Butlins: stranger than a psychiatric hospital
Two patients, two photographs, two conditions
Asylum photographs: a snap shot in time part 2
by Paul Tobia.
During the 1890s the asylum began to take photographs of the patients and place them in the case notes. Most have survived and I have now an archive of over 700 of these photographs which have been digitally restored. I have chosen the two photographs to discuss what they might tell us about the individuals and their lives in the asylum. Also, I think they are just great images that I would like people to see. In future blogs we will feature other photographs, with the ambition of making the whole archive available online.
Both these pictures are evocative expressions of the sadness of many at the asylum. Having both biographical and medical knowledge of the sitter gives more meaning and poignancy to the image.
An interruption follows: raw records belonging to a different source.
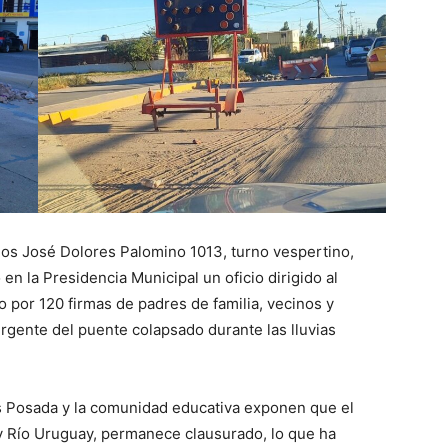
ños José Dolores Palomino 1013, turno vespertino,
n la Presidencia Municipal un oficio dirigido al
por 120 firmas de padres de familia, vecinos y
urgente del puente colapsado durante las lluvias
as Posada y la comunidad educativa exponen que el
 y Río Uruguay, permanece clausurado, lo que ha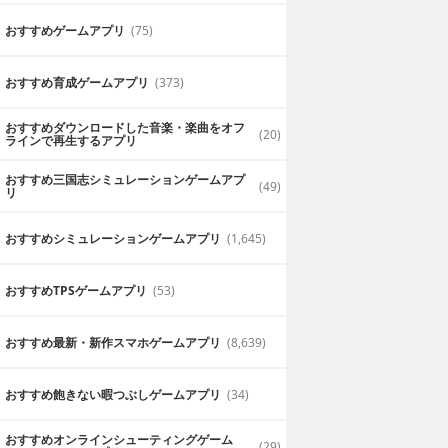
おすすめゲームアプリ
(75)
おすすめ育成ゲームアプリ
(373)
おすすめダウンロードした音楽・楽曲をオフ
(20)
ラインで再生するアプリ
おすすめ三国志シミュレーションゲームアプ
(49)
リ
おすすめシミュレーションゲームアプリ
(1,645)
おすすめTPSゲームアプリ
(53)
おすすめ最新・新作スマホゲームアプリ
(8,639)
おすすめ飽きない暇つぶしゲームアプリ
(34)
おすすめオンラインシューティングゲーム
(29)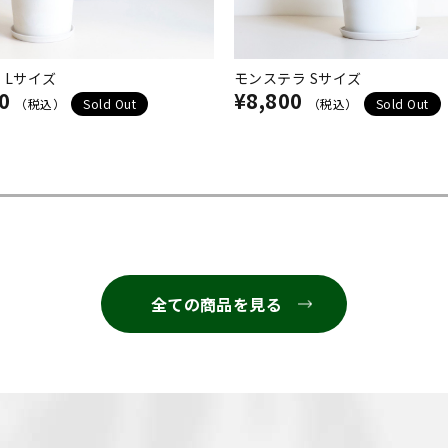
 Lサイズ
モンステラ Sサイズ
0
¥8,800
（税込）
Sold Out
（税込）
Sold Out
全ての商品を見る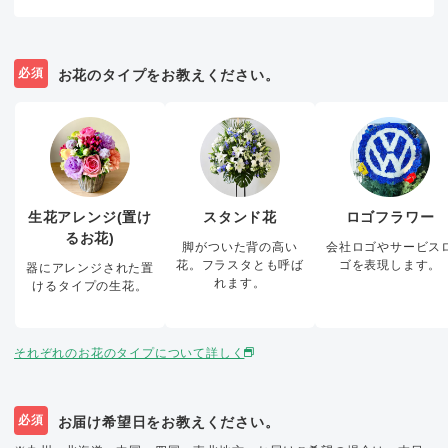
必須
お花のタイプをお教えください。
生花アレンジ(置け
スタンド花
ロゴフラワー
るお花)
脚がついた背の高い
会社ロゴやサービス
花。フラスタとも呼ば
ゴを表現します。
器にアレンジされた置
れます。
けるタイプの生花。
それぞれのお花のタイプについて詳しく
必須
お届け希望日をお教えください。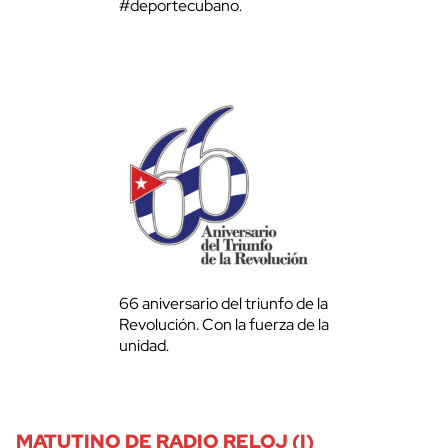
#deportecubano.
66 aniversario del triunfo de la
Revolución. Con la fuerza de la
unidad.
MATUTINO DE RADIO RELOJ (I)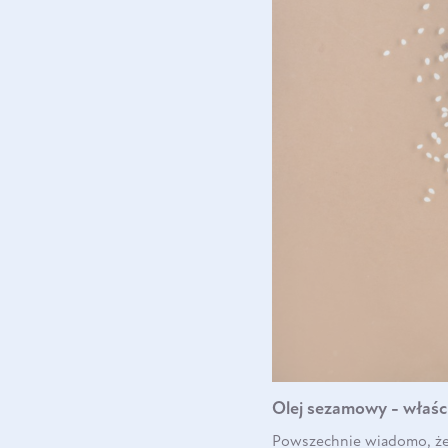
Olej sezamowy - właśc
Powszechnie wiadomo, że s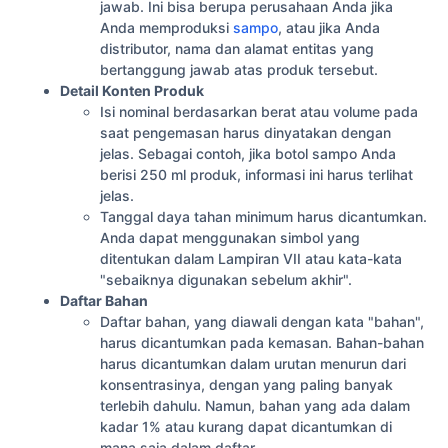
jawab. Ini bisa berupa perusahaan Anda jika
Anda memproduksi
sampo
, atau jika Anda
distributor, nama dan alamat entitas yang
bertanggung jawab atas produk tersebut.
Detail Konten Produk
Isi nominal berdasarkan berat atau volume pada
saat pengemasan harus dinyatakan dengan
jelas. Sebagai contoh, jika botol sampo Anda
berisi 250 ml produk, informasi ini harus terlihat
jelas.
Tanggal daya tahan minimum harus dicantumkan.
Anda dapat menggunakan simbol yang
ditentukan dalam Lampiran VII atau kata-kata
"sebaiknya digunakan sebelum akhir".
Daftar Bahan
Daftar bahan, yang diawali dengan kata "bahan",
harus dicantumkan pada kemasan. Bahan-bahan
harus dicantumkan dalam urutan menurun dari
konsentrasinya, dengan yang paling banyak
terlebih dahulu. Namun, bahan yang ada dalam
kadar 1% atau kurang dapat dicantumkan di
mana saja dalam daftar.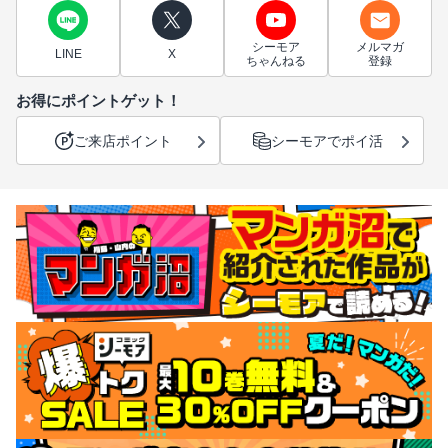
シーモア
メルマガ
LINE
X
ちゃんねる
登録
お得にポイントゲット！
ご来店ポイント
シーモアでポイ活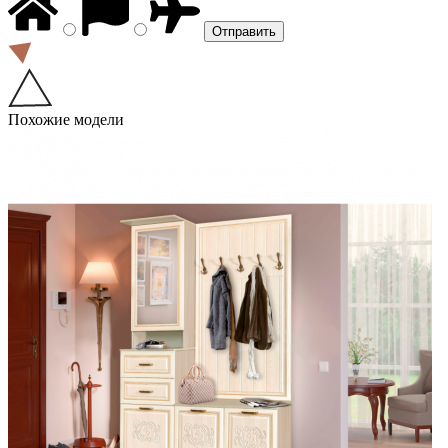
Похожие модели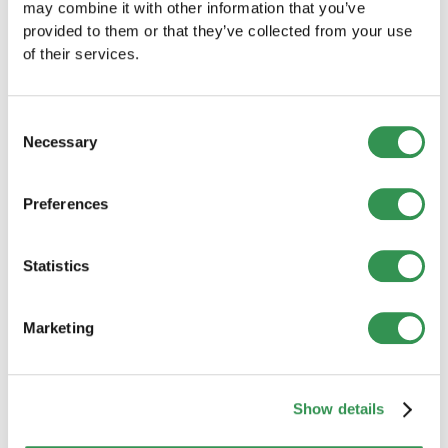
Raccomandazione:
may combine it with other information that you’ve
provided to them or that they’ve collected from your use
of their services.
Affidi la procedura a Startups.ch :
documentazione, notarizzazione e
coordinamento fino alla completa costituzione.
Consent
Necessary
Selection
Preferences
Statistics
Altri articoli del blog
Marketing
Approfondimenti, storie di successo ispirate e
consigli pratici per gli imprenditori: scoprite gli
altri articoli del nostro blog.
Show details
We must also acknowledge that our previous knowledge of photography and of asylums influences how we interpret these images. A question that I grapple with is: are these photographs primarily historical evidence or are they art? Perhaps they are both but I would suggest that the first image has greater worth as evidence both of the individual and of the condition from which she suffered. The second image has considerable artistic merit but this comes from the fortuitous way in which the photograph was initially developed and the way it has aged. It does not really tell us anything about Harriet but I think it’s still a great image.
Until fairly recently there was an academic consensus formulated by writers such as Tagg that asylum photographs represented and expressed the control, surveillance and discipline that the asylums exercised on their patients.
John Tagg, The Burden of Representation: Essays on Photographies and Histories (Basingstoke: Macmillan Education, 1988), 66–105.
Indeed, there was a great deal of control and many of the photographs in our archive are fairly uniform in terms of pose, attire and setting. More recent work has suggested that although there was control there were also elements of individuality and agency. These writers suggest that the personality of the subject and often their suffering does shine through. They are thus a useful addition to other evidence about the patients. Sidlauskas and Doyle have both suggested the elements of agency which can occur in such photographs.
Peter Doyle, ‘Public eye, private eye: Sydney police mug shots, 1912–1930,’ Scan, 1(1) (2004)
The individuality of the patients is very apparent in viewing these photographs and to suggest that these patients were mere pawns of the system is to devalue them. Dolly Mackinnon and Catharine Cleborne in their recent book on the visual culture of psychiatry have concluded, ‘We contend that psychiatric practices, as well as those who have been made subject to its regimes, become more visible when we consider both the material and visual cultures produced through and by psychiatric institutions’. This contention is, I think, given greater credence by the above photographs.
Dolly MacKinnon and Catharine Coleborne, ‘Seeing and Not Seeing Psychiatry,’ in Exhibiting Madness in Museums: Remembering Psychiatry through Collections and Display, eds. Catharine Coleborne and Dolly MacKinnon (New York: Routledge, 2011), 3.